-------- Data extracts

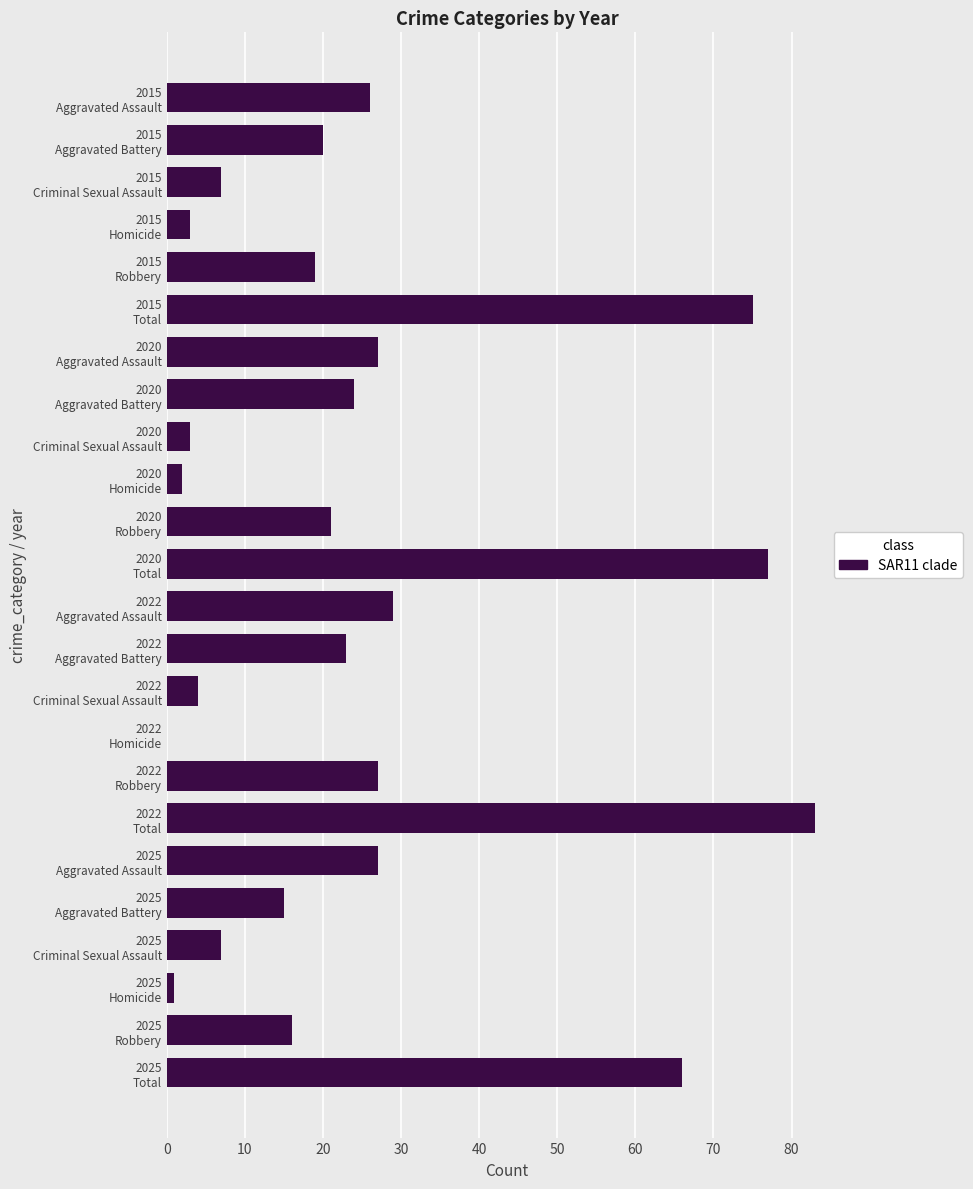

What is the maximum value shown in the chart?

83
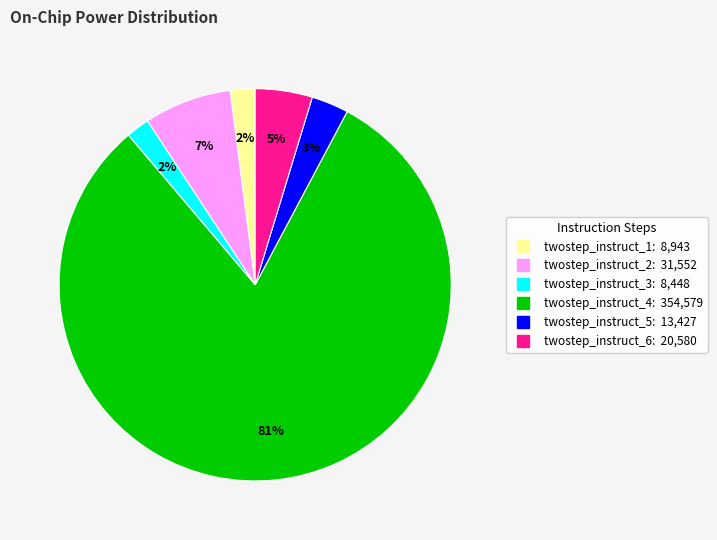

Does twostep_instruct_1 represent more than half of the total?

No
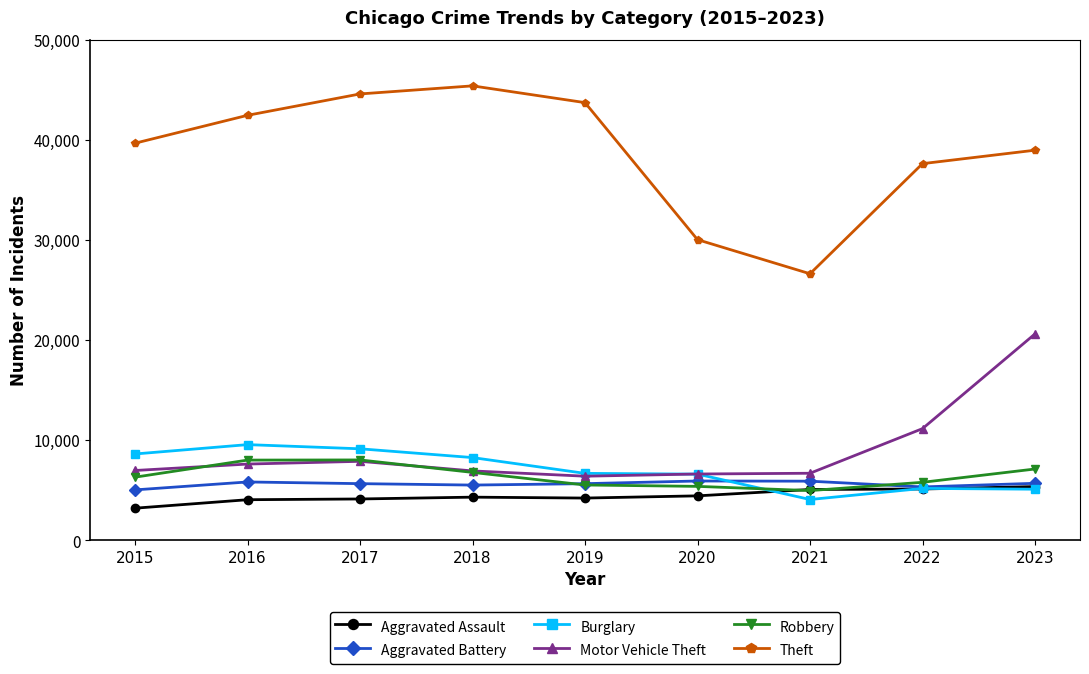

What value does the Motor Vehicle Theft series have at 2021?

6677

----------------

— Task objective —
List every line of the items above that contains the string "What", matching case exactly.

— Completed task —
What is the maximum value shown in the chart?
What value does the Motor Vehicle Theft series have at 2021?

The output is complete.